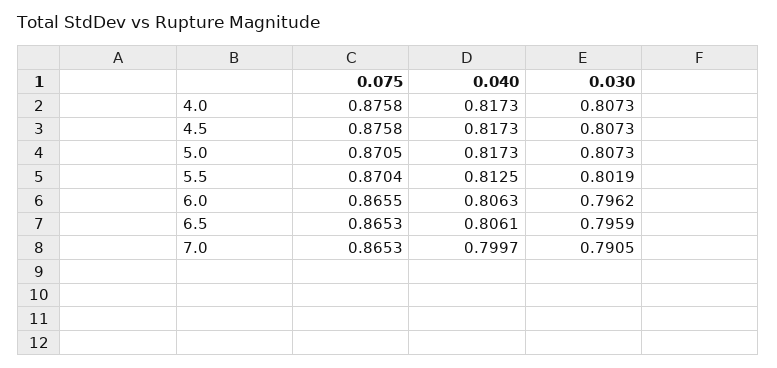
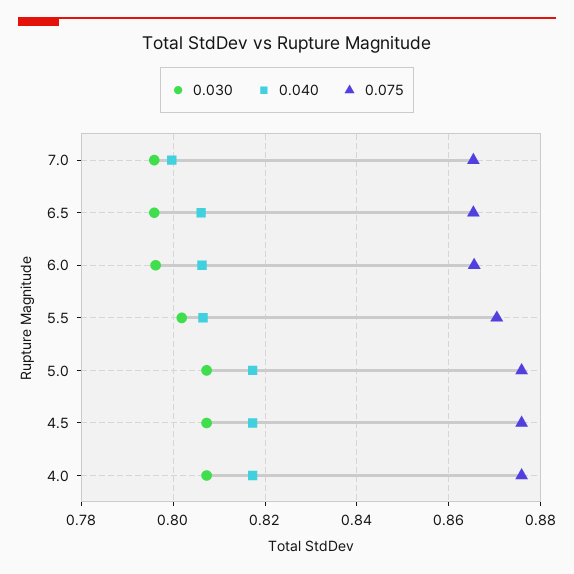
0.075, 5.0: 0.8705 -> 0.876
0.040, 5.5: 0.8125 -> 0.806
0.030, 7.0: 0.7905 -> 0.796

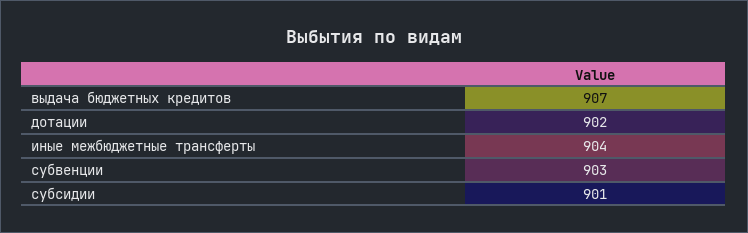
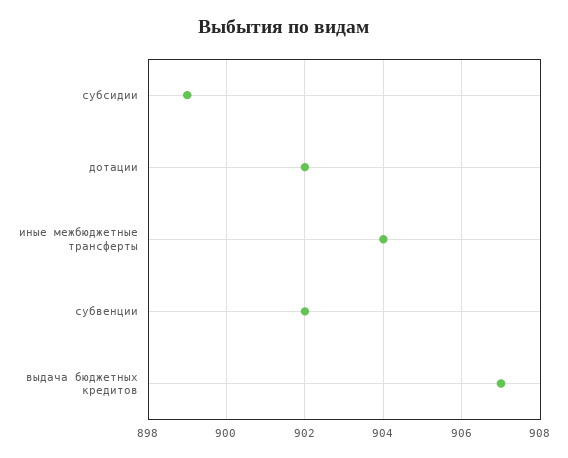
субвенции: 903 -> 902
субсидии: 901 -> 899

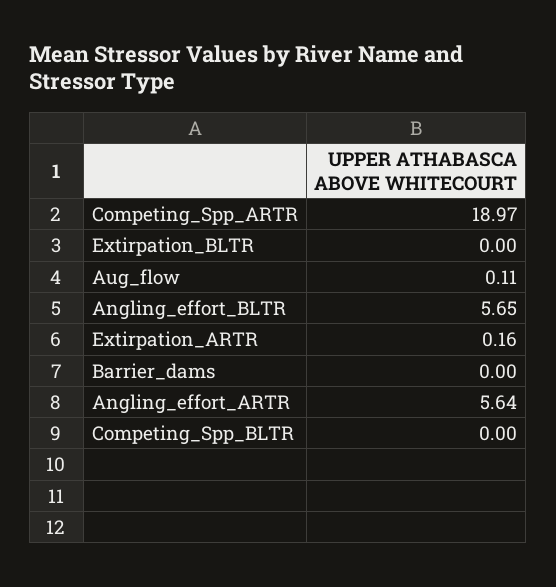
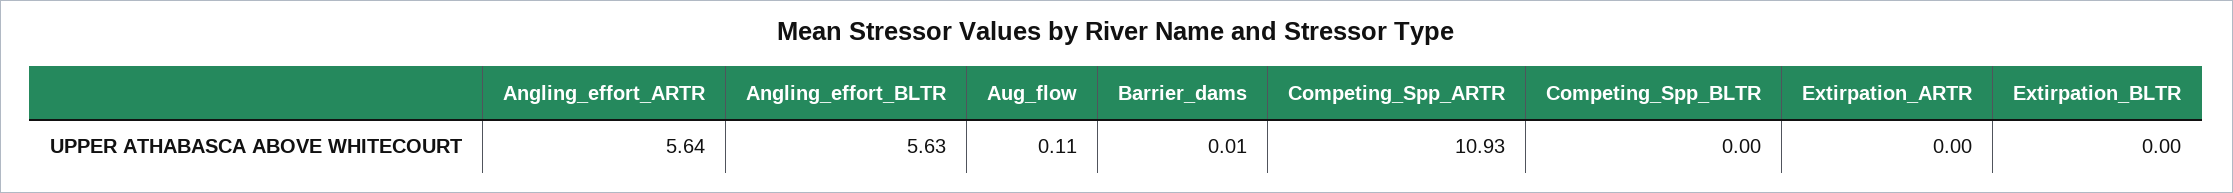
Competing_Spp_ARTR: 18.97 -> 10.93
Angling_effort_BLTR: 5.65 -> 5.63
Extirpation_ARTR: 0.16 -> 0
Barrier_dams: 0 -> 0.01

⁂

_TASK_: Restate the full listing verbatim and drop every picture.

_EXERCISE RESPONSE_:
0.075, 5.0: 0.8705 -> 0.876
0.040, 5.5: 0.8125 -> 0.806
0.030, 7.0: 0.7905 -> 0.796

субвенции: 903 -> 902
субсидии: 901 -> 899

Competing_Spp_ARTR: 18.97 -> 10.93
Angling_effort_BLTR: 5.65 -> 5.63
Extirpation_ARTR: 0.16 -> 0
Barrier_dams: 0 -> 0.01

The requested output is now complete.